Op. Dr. Kalın: İzsiz cerrahi ile kozmetik ve estetik bir arada
Eda ŞAHİN-Erdi DEMİR/İSTANBUL, (DHA)- Kadın hastalıkları ve doğum branşında sezaryen harici her türlü ameliyatı kapalı olarak yapabildiklerini belirten Kadın Hastalıkları ve Doğum Uzmanı Op. Dr. Ayşegül Kalın Ayçiçek, “İzsiz cerrahi yöntemi (laparoskopik/kapalı cerrahi) ile hastada daha az iz bırakarak sosyal yaşamına hızla dönmesini sağlayabilir, kanamayı azaltabilir, kozmetik ve estetik cerrahiyi bir araya getirebiliriz” dedi.

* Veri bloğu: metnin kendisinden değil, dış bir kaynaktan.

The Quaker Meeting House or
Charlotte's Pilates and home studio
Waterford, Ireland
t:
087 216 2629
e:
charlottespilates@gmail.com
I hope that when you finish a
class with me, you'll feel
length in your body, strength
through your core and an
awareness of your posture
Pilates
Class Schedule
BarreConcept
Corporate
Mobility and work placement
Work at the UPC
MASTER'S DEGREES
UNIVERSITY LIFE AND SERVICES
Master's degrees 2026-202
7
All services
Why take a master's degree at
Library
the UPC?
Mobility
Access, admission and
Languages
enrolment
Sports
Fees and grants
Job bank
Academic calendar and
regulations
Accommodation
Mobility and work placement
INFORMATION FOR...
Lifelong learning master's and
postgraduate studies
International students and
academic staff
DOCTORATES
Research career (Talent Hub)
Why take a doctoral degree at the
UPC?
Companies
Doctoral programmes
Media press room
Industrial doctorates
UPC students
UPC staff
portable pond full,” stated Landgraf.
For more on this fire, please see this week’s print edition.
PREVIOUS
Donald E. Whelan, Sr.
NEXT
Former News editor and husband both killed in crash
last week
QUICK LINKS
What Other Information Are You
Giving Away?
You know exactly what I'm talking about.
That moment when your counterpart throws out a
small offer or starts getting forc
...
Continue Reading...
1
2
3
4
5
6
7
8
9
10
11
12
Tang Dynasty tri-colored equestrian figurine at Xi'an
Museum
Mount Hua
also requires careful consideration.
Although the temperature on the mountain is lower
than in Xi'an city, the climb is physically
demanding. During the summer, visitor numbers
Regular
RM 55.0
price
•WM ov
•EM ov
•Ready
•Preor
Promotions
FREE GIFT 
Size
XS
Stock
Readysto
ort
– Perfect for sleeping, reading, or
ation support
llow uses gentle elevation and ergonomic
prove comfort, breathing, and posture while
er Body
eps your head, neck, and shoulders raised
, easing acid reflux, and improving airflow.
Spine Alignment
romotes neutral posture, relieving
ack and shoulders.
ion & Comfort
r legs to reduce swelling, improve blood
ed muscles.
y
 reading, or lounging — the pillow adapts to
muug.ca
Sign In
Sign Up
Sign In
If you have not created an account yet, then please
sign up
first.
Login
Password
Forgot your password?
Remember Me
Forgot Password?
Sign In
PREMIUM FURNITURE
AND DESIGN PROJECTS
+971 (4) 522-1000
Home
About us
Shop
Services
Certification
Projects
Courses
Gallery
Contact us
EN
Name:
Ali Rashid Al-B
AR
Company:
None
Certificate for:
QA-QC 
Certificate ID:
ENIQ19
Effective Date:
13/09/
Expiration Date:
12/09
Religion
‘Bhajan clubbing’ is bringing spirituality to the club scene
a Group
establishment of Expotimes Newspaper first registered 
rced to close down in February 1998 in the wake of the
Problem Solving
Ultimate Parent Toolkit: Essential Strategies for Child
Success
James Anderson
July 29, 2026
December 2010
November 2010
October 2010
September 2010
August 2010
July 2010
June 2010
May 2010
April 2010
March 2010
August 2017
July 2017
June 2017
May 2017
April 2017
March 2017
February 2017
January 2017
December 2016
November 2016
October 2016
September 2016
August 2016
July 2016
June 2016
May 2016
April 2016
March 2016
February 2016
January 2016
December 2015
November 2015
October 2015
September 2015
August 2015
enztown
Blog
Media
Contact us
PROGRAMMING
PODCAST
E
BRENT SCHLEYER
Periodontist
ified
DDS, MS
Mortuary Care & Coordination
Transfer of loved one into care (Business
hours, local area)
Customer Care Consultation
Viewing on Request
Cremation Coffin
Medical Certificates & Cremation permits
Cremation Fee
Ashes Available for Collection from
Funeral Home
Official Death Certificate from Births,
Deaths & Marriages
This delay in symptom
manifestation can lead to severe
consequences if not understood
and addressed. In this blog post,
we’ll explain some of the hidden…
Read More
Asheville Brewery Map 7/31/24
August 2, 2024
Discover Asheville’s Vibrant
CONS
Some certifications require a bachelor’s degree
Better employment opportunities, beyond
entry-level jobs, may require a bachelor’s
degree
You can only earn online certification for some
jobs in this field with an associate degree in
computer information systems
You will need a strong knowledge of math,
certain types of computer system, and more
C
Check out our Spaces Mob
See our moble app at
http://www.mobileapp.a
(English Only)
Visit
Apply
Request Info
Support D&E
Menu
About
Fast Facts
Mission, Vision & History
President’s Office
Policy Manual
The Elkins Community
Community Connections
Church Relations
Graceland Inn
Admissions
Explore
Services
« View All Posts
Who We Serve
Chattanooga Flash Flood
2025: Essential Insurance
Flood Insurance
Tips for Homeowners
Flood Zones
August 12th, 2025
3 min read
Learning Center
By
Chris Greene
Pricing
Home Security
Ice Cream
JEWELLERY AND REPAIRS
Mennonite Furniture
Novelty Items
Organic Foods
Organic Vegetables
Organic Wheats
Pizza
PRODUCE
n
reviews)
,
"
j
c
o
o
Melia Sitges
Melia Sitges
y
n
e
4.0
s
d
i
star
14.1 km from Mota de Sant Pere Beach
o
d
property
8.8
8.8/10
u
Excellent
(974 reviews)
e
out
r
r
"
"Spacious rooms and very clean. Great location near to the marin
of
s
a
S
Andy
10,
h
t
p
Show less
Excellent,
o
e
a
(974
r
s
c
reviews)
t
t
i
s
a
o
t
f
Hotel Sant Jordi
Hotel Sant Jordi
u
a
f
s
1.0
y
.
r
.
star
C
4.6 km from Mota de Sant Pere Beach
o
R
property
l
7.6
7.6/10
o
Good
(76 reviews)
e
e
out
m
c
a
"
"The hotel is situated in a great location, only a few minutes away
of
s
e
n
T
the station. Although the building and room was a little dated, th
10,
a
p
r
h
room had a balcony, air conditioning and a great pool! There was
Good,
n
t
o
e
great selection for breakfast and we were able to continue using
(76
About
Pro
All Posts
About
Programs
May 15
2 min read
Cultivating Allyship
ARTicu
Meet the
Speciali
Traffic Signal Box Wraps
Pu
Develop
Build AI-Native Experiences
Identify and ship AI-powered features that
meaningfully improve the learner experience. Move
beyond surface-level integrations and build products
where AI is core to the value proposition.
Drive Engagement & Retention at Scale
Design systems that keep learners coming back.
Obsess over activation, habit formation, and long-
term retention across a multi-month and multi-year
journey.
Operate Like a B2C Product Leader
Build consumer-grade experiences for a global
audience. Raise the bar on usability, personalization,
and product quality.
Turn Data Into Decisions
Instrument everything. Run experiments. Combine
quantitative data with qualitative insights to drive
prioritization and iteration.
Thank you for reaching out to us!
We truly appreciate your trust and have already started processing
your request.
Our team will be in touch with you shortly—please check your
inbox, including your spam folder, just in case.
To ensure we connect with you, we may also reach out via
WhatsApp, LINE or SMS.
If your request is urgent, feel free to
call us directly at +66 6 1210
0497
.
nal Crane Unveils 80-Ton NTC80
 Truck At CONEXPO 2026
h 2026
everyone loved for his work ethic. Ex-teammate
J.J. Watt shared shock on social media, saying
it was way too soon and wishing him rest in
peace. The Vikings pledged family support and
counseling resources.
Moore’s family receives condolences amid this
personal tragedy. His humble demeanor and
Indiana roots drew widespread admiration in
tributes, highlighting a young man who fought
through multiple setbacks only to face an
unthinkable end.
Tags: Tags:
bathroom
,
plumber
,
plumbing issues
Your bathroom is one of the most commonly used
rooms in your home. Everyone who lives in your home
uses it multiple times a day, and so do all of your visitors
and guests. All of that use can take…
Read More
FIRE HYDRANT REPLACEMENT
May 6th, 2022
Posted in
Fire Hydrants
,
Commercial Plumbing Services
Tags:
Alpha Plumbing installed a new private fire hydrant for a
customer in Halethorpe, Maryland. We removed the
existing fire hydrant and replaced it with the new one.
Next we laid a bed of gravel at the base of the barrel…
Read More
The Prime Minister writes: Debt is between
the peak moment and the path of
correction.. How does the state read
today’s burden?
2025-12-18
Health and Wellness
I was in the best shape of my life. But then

Teknolojinin gelişmesi ile birçok sağlık branşında izsiz cerrahi işleminin kullanılabildiğini vurgulayan Emsey Hospital’dan Op. Dr. Ayşegül Kalın Ayçiçek, kadın hastalıkları ve doğum alanında da bu cerrahiden oldukça yararlanıldığını belirtti. İzsiz cerrahi ile kadın hastalıklarından muzdarip birçok kadının kolay ve rahat bir şekilde sağlığına kavuşabileceğini de kaydeden Op. Dr. Ayçiçek, her kadının böyle bir şansı olduğunu bilmesinin çok önemli olduğunu vurguladı.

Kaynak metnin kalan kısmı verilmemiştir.